#### WHAT IS REQUIRED:
Only one portion of the data is to be written out: from the line bearing "GRADE: | 11-12 |" through the line bearing "and life. |". Write it exactly as it appears.

#### PROVIDED MATERIAL:

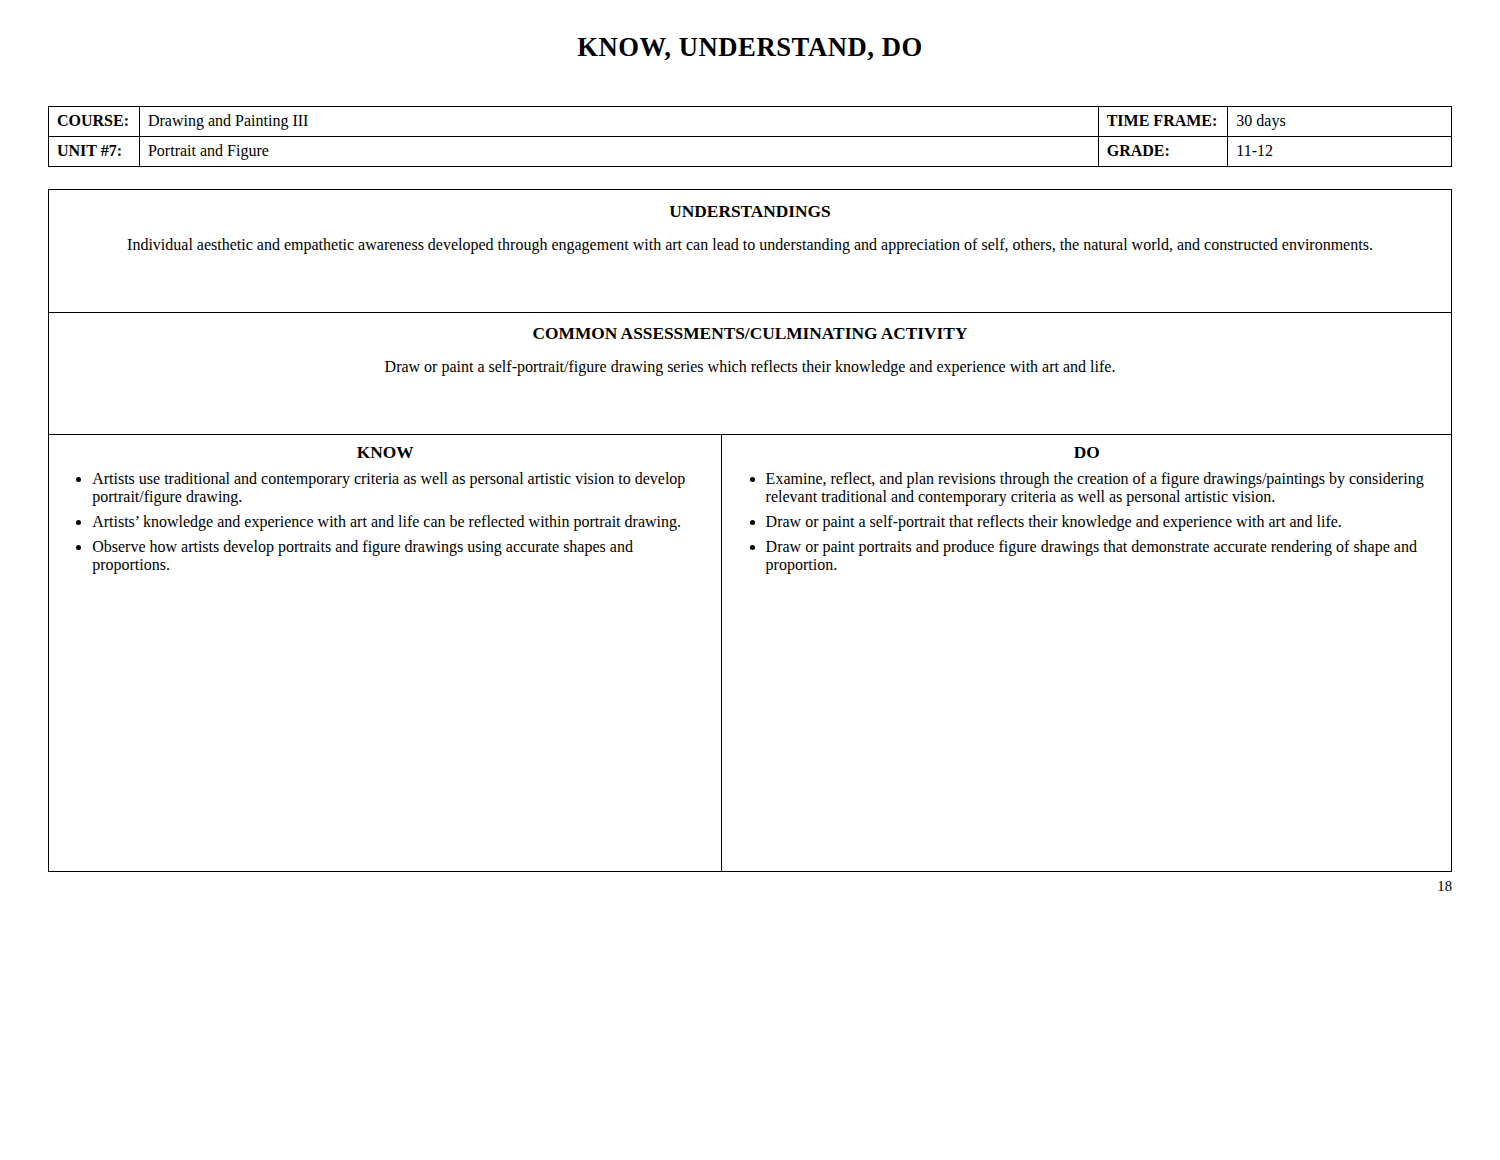KNOW, UNDERSTAND, DO
| COURSE: | Drawing and Painting III | TIME FRAME: | 30 days |
| UNIT #7: | Portrait and Figure | GRADE: | 11-12 |
| UNDERSTANDINGS Individual aesthetic and empathetic awareness developed through engagement with art can lead to understanding and appreciation of self, others, the natural world, and constructed environments. |
| COMMON ASSESSMENTS/CULMINATING ACTIVITY Draw or paint a self-portrait/figure drawing series which reflects their knowledge and experience with art and life. |
| KNOW Artists use traditional and contemporary criteria as well as personal artistic vision to develop portrait/figure drawing. Artists’ knowledge and experience with art and life can be reflected within portrait drawing. Observe how artists develop portraits and figure drawings using accurate shapes and proportions. | DO Examine, reflect, and plan revisions through the creation of a figure drawings/paintings by considering relevant traditional and contemporary criteria as well as personal artistic vision. Draw or paint a self-portrait that reflects their knowledge and experience with art and life. Draw or paint portraits and produce figure drawings that demonstrate accurate rendering of shape and proportion. |
18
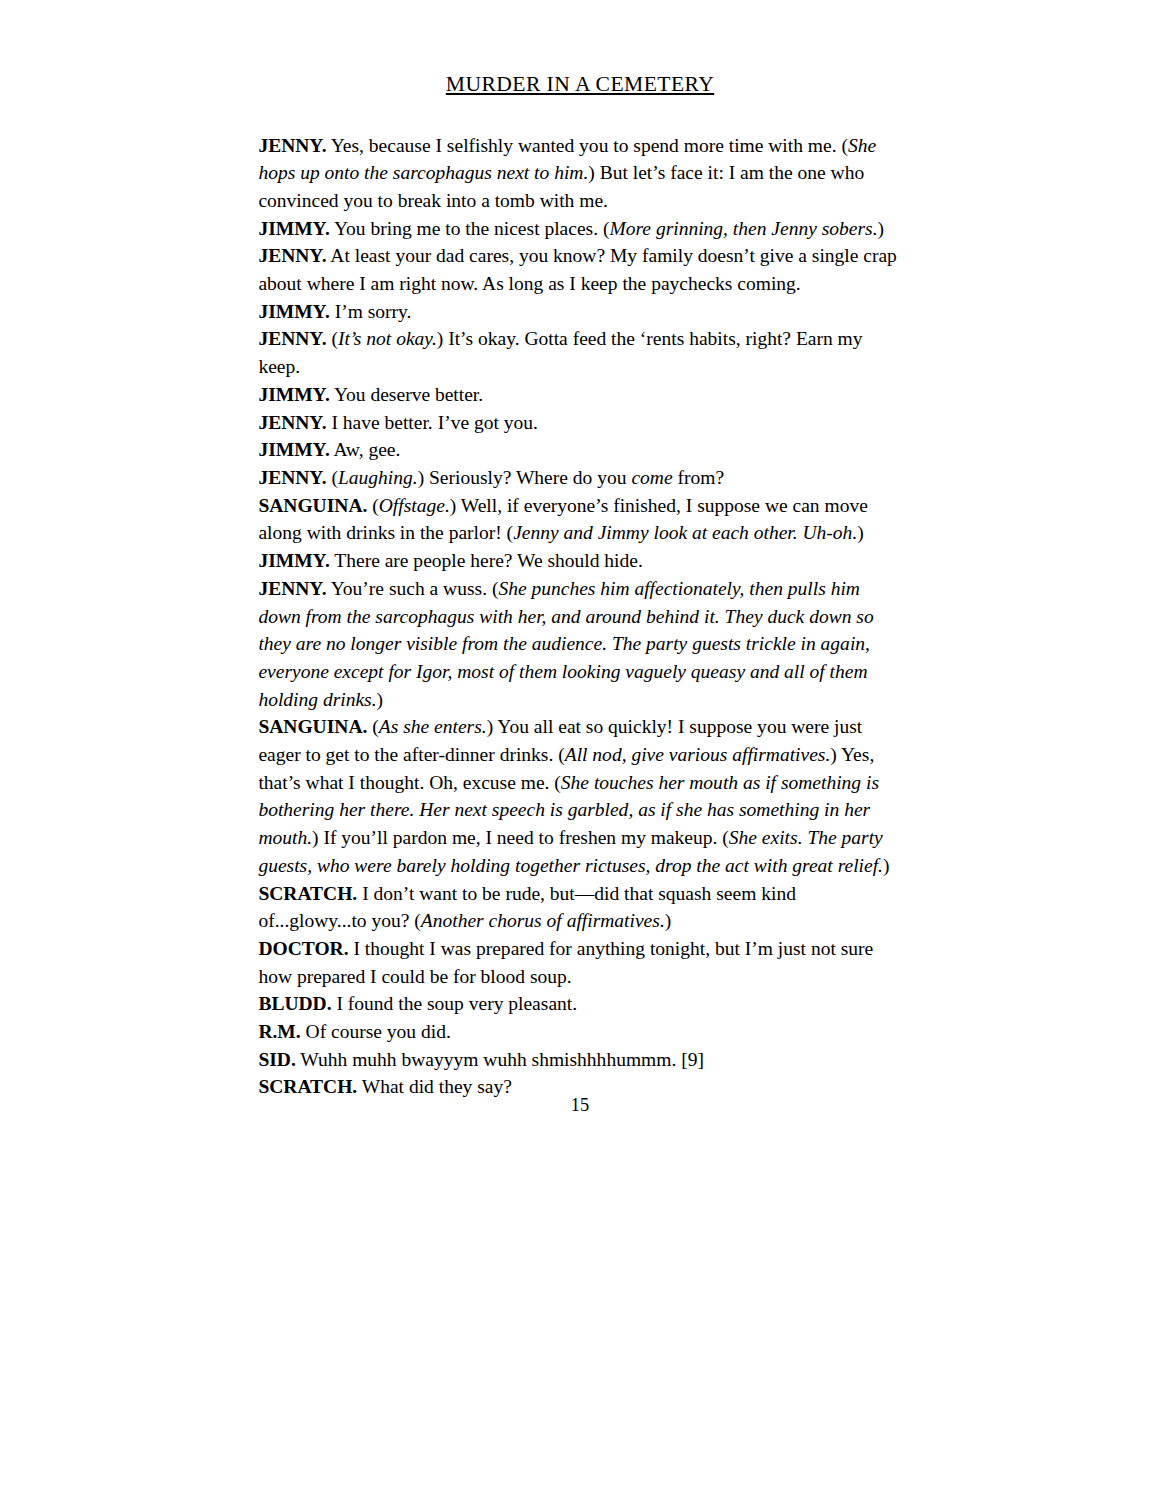MURDER IN A CEMETERY
JENNY. Yes, because I selfishly wanted you to spend more time with me. (She hops up onto the sarcophagus next to him.) But let’s face it: I am the one who convinced you to break into a tomb with me.
JIMMY. You bring me to the nicest places. (More grinning, then Jenny sobers.)
JENNY. At least your dad cares, you know? My family doesn’t give a single crap about where I am right now. As long as I keep the paychecks coming.
JIMMY. I’m sorry.
JENNY. (It’s not okay.) It’s okay. Gotta feed the ‘rents habits, right? Earn my keep.
JIMMY. You deserve better.
JENNY. I have better. I’ve got you.
JIMMY. Aw, gee.
JENNY. (Laughing.) Seriously? Where do you come from?
SANGUINA. (Offstage.) Well, if everyone’s finished, I suppose we can move along with drinks in the parlor! (Jenny and Jimmy look at each other. Uh-oh.)
JIMMY. There are people here? We should hide.
JENNY. You’re such a wuss. (She punches him affectionately, then pulls him down from the sarcophagus with her, and around behind it. They duck down so they are no longer visible from the audience. The party guests trickle in again, everyone except for Igor, most of them looking vaguely queasy and all of them holding drinks.)
SANGUINA. (As she enters.) You all eat so quickly! I suppose you were just eager to get to the after-dinner drinks. (All nod, give various affirmatives.) Yes, that’s what I thought. Oh, excuse me. (She touches her mouth as if something is bothering her there. Her next speech is garbled, as if she has something in her mouth.) If you’ll pardon me, I need to freshen my makeup. (She exits. The party guests, who were barely holding together rictuses, drop the act with great relief.)
SCRATCH. I don’t want to be rude, but—did that squash seem kind of...glowy...to you? (Another chorus of affirmatives.)
DOCTOR. I thought I was prepared for anything tonight, but I’m just not sure how prepared I could be for blood soup.
BLUDD. I found the soup very pleasant.
R.M. Of course you did.
SID. Wuhh muhh bwayyym wuhh shmishhhhummm. [9]
SCRATCH. What did they say?
15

#### WRITTEN ANSWER:
| UNIT #7: | Portrait and Figure | GRADE: | 11-12 |
| UNDERSTANDINGS Individual aesthetic and empathetic awareness developed through engagement with art can lead to understanding and appreciation of self, others, the natural world, and constructed environments. |
| COMMON ASSESSMENTS/CULMINATING ACTIVITY Draw or paint a self-portrait/figure drawing series which reflects their knowledge and experience with art and life. |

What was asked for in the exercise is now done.